Davacı vekili bu kez, 24.01.2008 düzenleme tarihli ve 2007/012139, 2003/1006, 2003/1007, 2003/1008, 2003/1009 sayılı ödeme emirlerinin iptali istemiyle idari yargı yerinde dava açmıştır.

            Gaziantep 1. İdare Mahkemesi: 24.03.2010 gün ve E: 2010/180, K: 2010/372 sayı ile, 2577 Sayılı İdari Yargılama Usulü Kanunu'nun 4001 Sayılı Kanunla değişik 5.maddesinin 1.fıkrasında, her idari işlem aleyhine ayrı ayrı dava açılacağı ancak aralarında maddi veya hukuki yönden bağlılık ya da sebep-sonuç ilişkisi bulunan birden fazla işleme karsı da bir dilekçe ile dava açılabileceğinin hükme bağlandığı;  dava dosyasının incelenmesinden, farklı dönemlere ait idari para cezalarına ilişkin olarak ödeme emirleri düzenlendiği, dava konusu edilen ödeme emirleri arasında maddi veya hukuki bağlılık ya da sebep sonuç ilişkisi bulunmadığının anlaşıldığı;  bu durumda davacının her ödeme emri için ayrı ayrı dava açması gerektiği sonucuna varıldığından dava dilekçesinin usule uygun görülmediği gerekçesiyle, dava dilekçesinin, 2577 Sayılı İdari Yargılama Usulü Kanunu'nun 15.maddesinin 1. fıkrası (d) bendi gereğince bu kararın tebliğ tarihini izleyen günden itibaren 30 gün içinde 5.maddeye uygun şekilde düzenlenerek yeniden dava açılmak üzere reddine karar vermiştir.

Davacı vekili dilekçesini yenileyerek; 2002/5 dönemine ait 444,00 TL idari para cezasının zamanında ödemediği gerekçesiyle SSK Kahramanmaraş İl Müdürlüğünce müvekkili adına düzenlenen, (gecikme zammı dahil) 1.750,00 TL meblağlı, 24.01.2008 tarih ve 2003/1006 sayılı ödeme emrinin iptali istemiyle tekrar idari yargı yerinde dava açmıştır.       

GAZİANTEP 1. İDARE MAHKEMESİ: 30.05.2011 gün ve E: 2010/623, K: 2011/938 sayı ile, 5510 sayılı Yasanın 88. maddesinin 16. ve devamı fıkralarında; "Kurumun süresi içinde ödenmeyen prim ve diğer alacaklarının tahsilinde, 6183 sayılı Amme Alacaklarının Tahsil Usulü Hakkında Kanunun 51 inci, 102 nci ve 106 ncı maddeleri hariç, diğer maddeleri uygulanır.
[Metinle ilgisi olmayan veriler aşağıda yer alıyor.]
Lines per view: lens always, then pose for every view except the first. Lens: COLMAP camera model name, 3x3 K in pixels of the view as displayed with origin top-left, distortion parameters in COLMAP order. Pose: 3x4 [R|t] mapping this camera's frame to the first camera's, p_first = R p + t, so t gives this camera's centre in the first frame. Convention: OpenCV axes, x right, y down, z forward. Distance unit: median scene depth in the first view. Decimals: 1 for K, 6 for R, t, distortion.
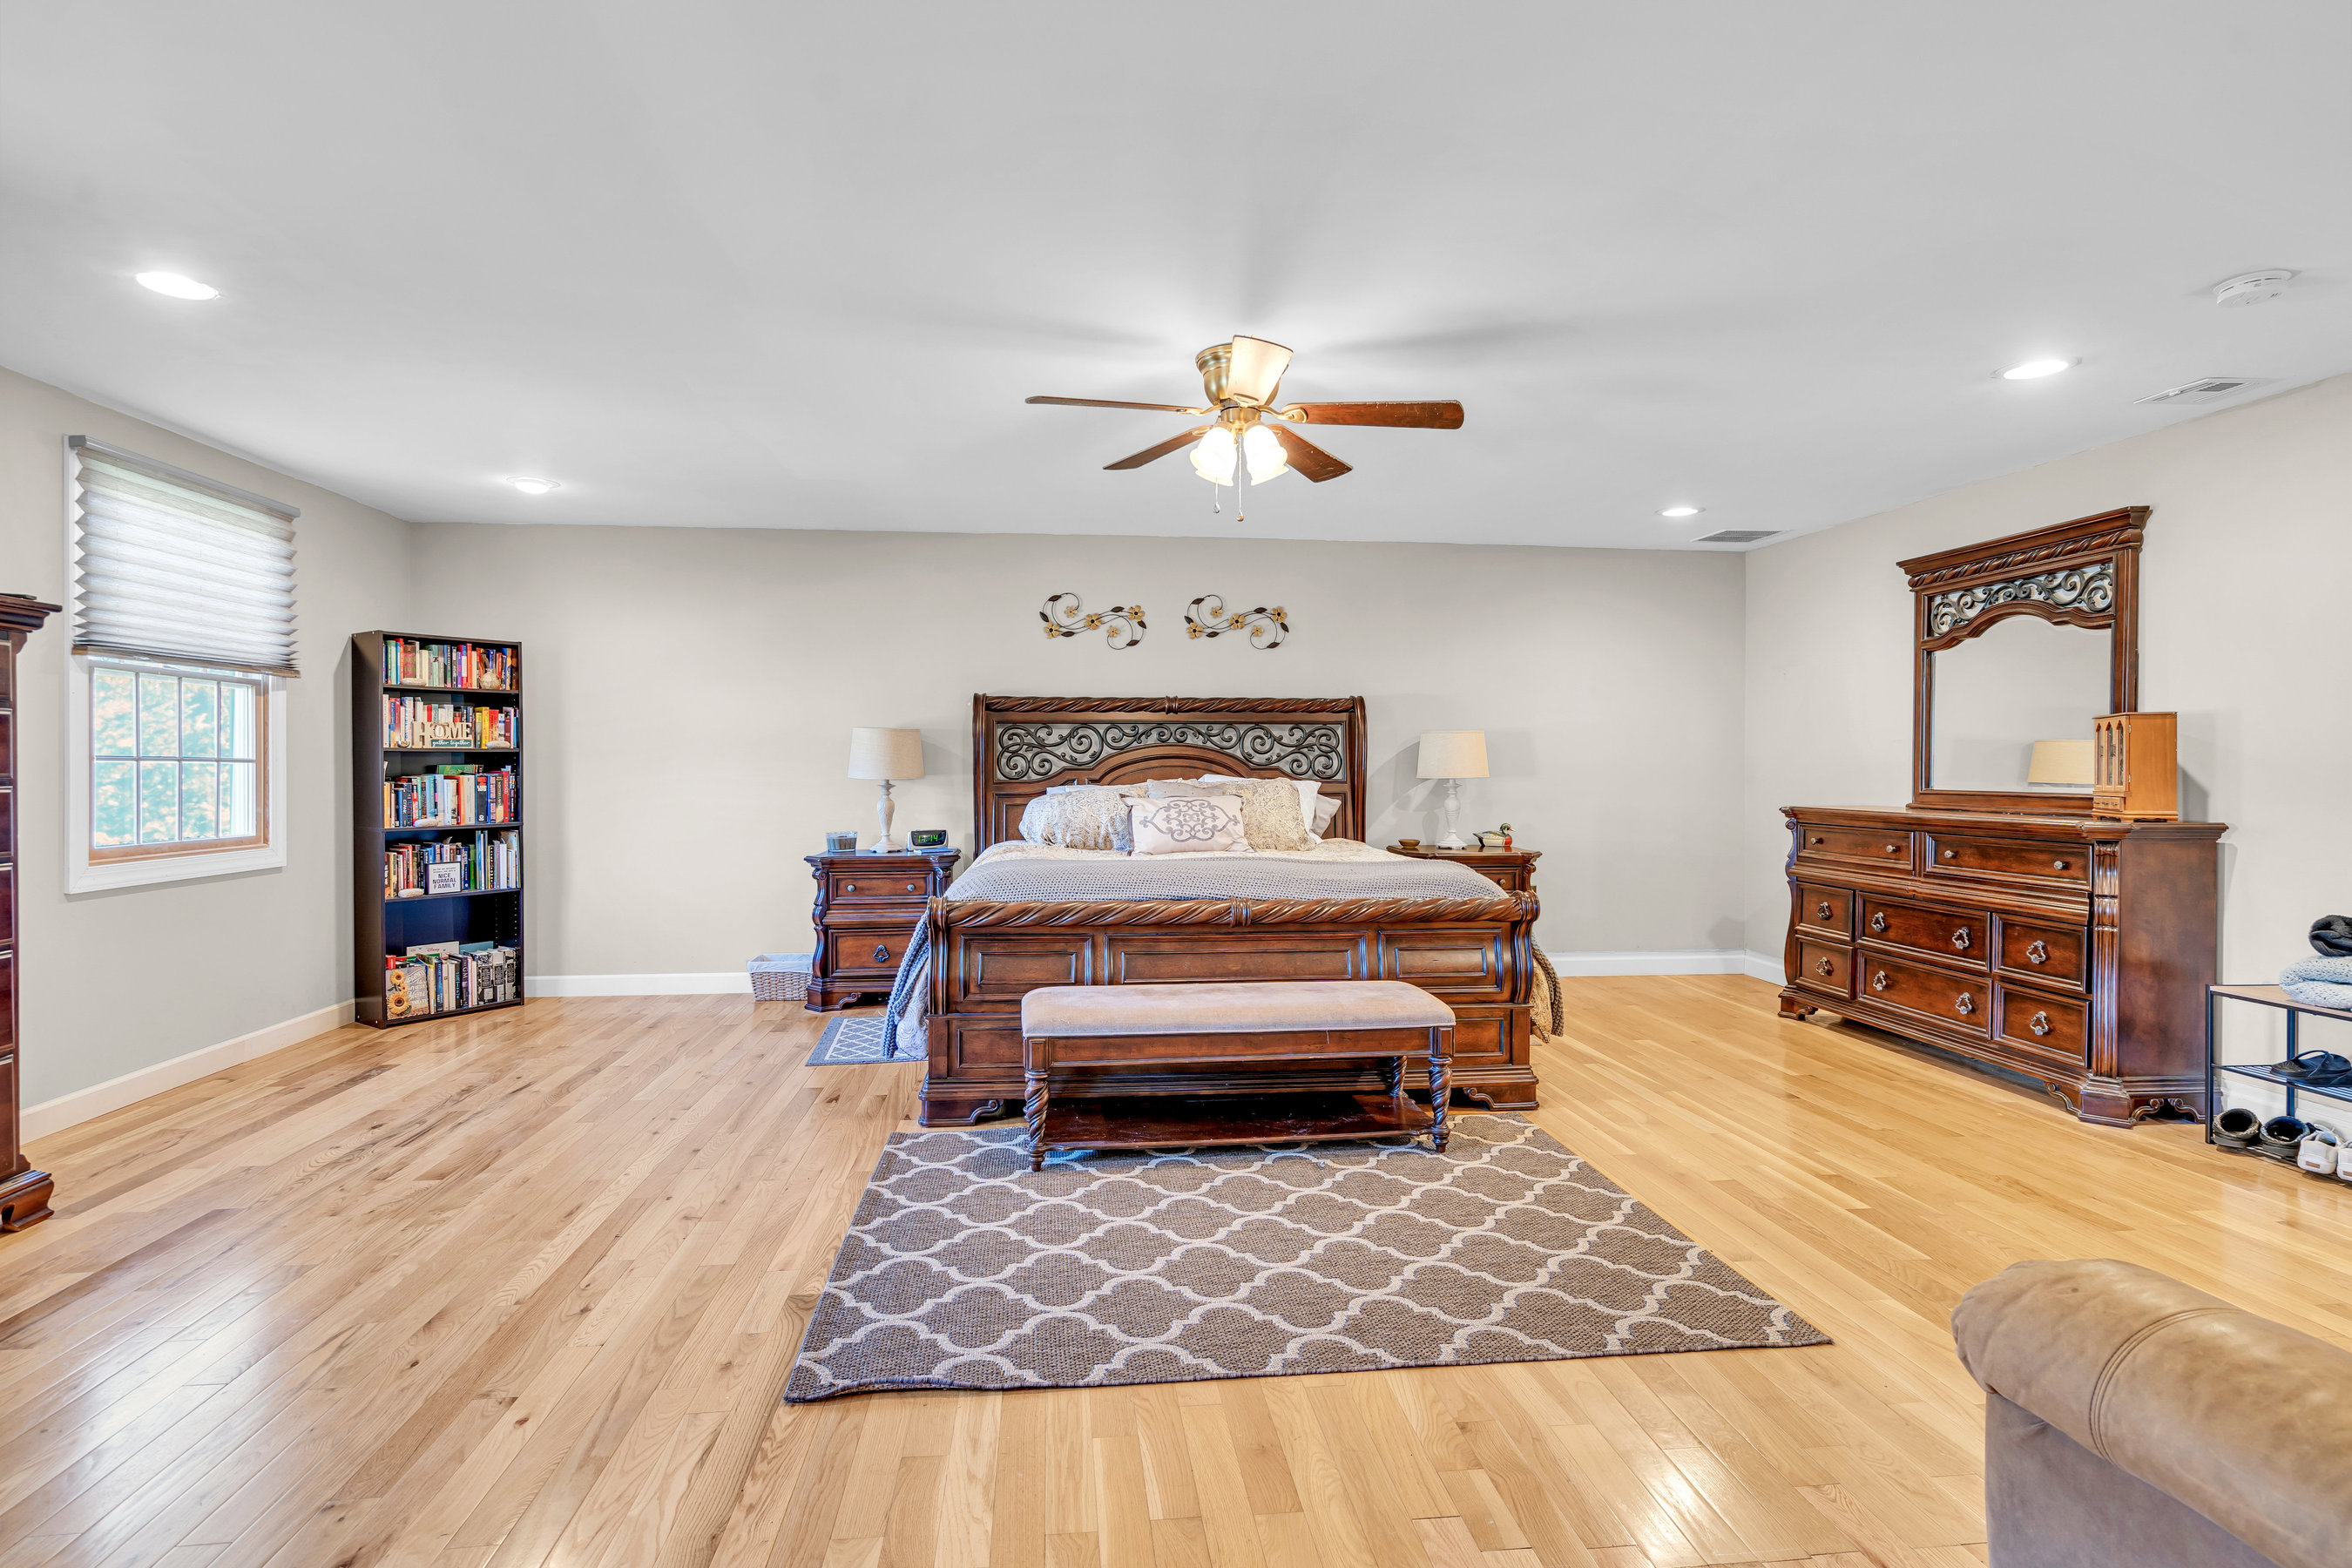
lens RADIAL K [[1144.2, 0, 1164.5], [0, 1144.2, 784.3], [0, 0, 1]] dist [-0.003031, -0.000371]
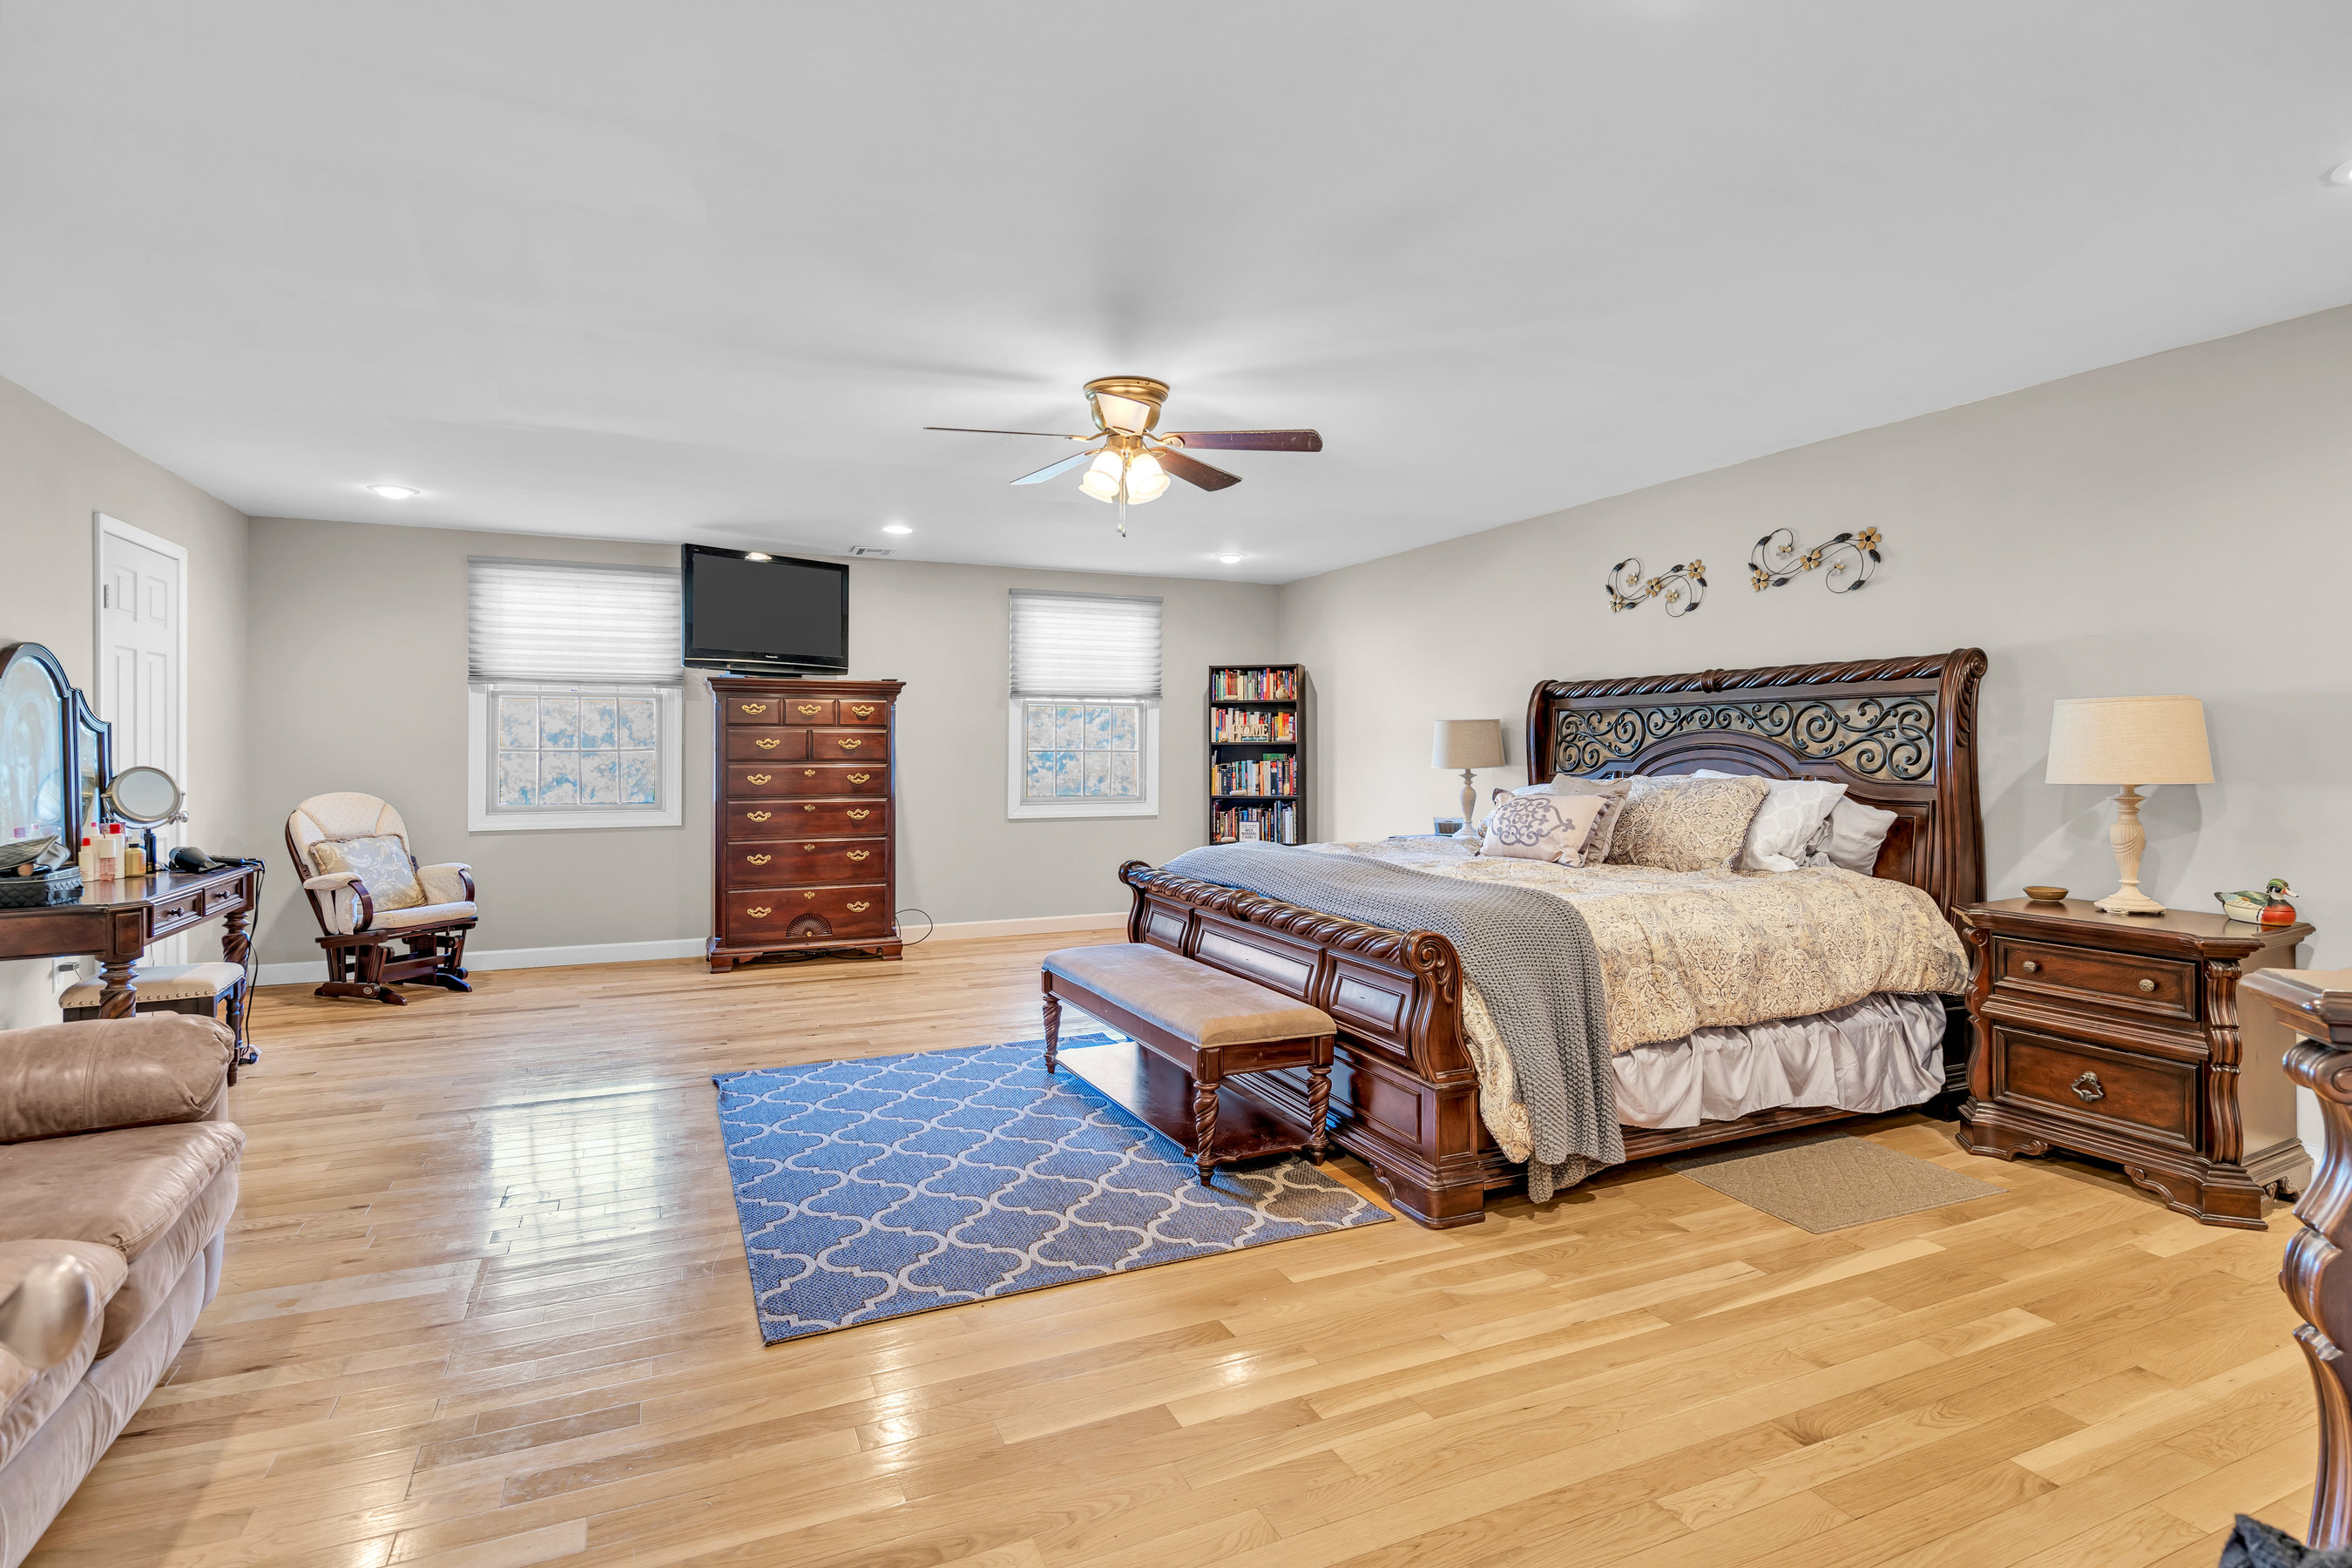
lens RADIAL K [[1144.2, 0, 1160.2], [0, 1144.2, 760.2], [0, 0, 1]] dist [-0.003031, -0.000371]
pose [[0.309624, 0.009751, -0.950809, 0.694141], [-0.013927, 0.999887, 0.005719, -0.014916], [0.950757, 0.011471, 0.309724, 0.428463]]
Kurum, 6183 sayılı Kanunun uygulanmasında Maliye Bakanlığı ile diğer kamu kurum ve kuruluşları ve mercilere verilen yetkileri kullanır. / Kurum, 6183 sayılı Kanun kapsamında takip edilen alacakları hariç olmak üzere her türlü alacağın teminatını teşkil etmek üzere Yeni Türk Lirası ve/veya yabancı para birimi üzerinden ticari işletme, taşınır ve/veya taşınmaz rehni dahil olmak üzere her türlü teminat almaya yetkilidir. / Kurumun 6183 sayılı Kanun kapsamında takip edilen prim ve diğer alacakları amme alacağı niteliğinde olup, imtiyazlı alacaktır. Kurumun taraf olduğu her türlü dava ve icra takiplerinin kısmen veya tamamen aleyhe neticelenmesi halinde 2004 sayılı İcra ve İflas Kanununda yazılı tazminat ve cezalar Kurum hakkında uygulanmaz. / Kurumun prim ve diğer alacaklarının tahsilinde, 6183 sayılı Amme Alacaklarının Tahsil Usulü Hakkında Kanunun uygulamasından doğacak uyuşmazlıkların çözümlenmesinde Kurumun alacaklı biriminin bulunduğu yer iş mahkemesi yetkilidir. Yetkili iş mahkemesine başvurulması alacakların takip ve tahsilini durdurmaz." hükümlerine yer verilmiş olduğu;  dava konusu ödeme emrinin, davacının kuruma olan borçlarının tahsili amacıyla düzenlendiğinin görüldüğü, yukarıda yer verilen Yasanın amir hükmü doğrultusunda işbu davanın görüm ve çözümü görevinin adli yargı mahkemelerine ait bulunduğu gerekçesiyle; davanın 2577 sayılı İdari Yargılama Usulü Yasasının 15/1-a. maddesi hükmü uyarınca görev yönünden reddine karar vermiş, bu karar itiraz edilmeksizin kesinleşmiştir.

İNCELEME VE GEREKÇE:

Uyuşmazlık Mahkemesi Hukuk Bölümü’nün, Serdar ÖZGÜLDÜR’ün Başkanlığında, Üyeler: Mustafa AYSAL, Eyüp Sabri BAYDAR, Sıddık YILDIZ, Nurdane TOPUZ, Sedat ÇELENLİOĞLU ve Ayhan AKARSU’nun katılımlarıyla yapılan 09.04.2012 günlü toplantısında:

I-İLK İNCELEME: Dosya üzerinde 2247 sayılı Yasa’nın 27. maddesi uyarınca yapılan incelemeye göre; Adli ve idari yargı yerleri arasında 2247 sayılı Yasa’nın 14. maddesinde öngörülen biçimde “SSK Kahramanmaraş İl Müdürlüğünce davacı adına düzenlenen, 24.01.2008 tarih ve 2003/1006 sayılı ödeme emrinin iptali istemi yönünden”  olumsuz görev uyuşmazlığı doğduğu, idari yargı dosyasının 15. maddede belirtilen yönteme uygun olarak davacı vekilinin istemi üzerine son görevsizlik kararını veren mahkemece, adli yargı dosyası da temin edilmek suretiyle Uyuşmazlık Mahkemesi’ne gönderildiği ve usule ilişkin herhangi bir noksanlık bulunmadığı anlaşıldığından görev uyuşmazlığının esasının incelenmesine oy birliği ile karar verildi.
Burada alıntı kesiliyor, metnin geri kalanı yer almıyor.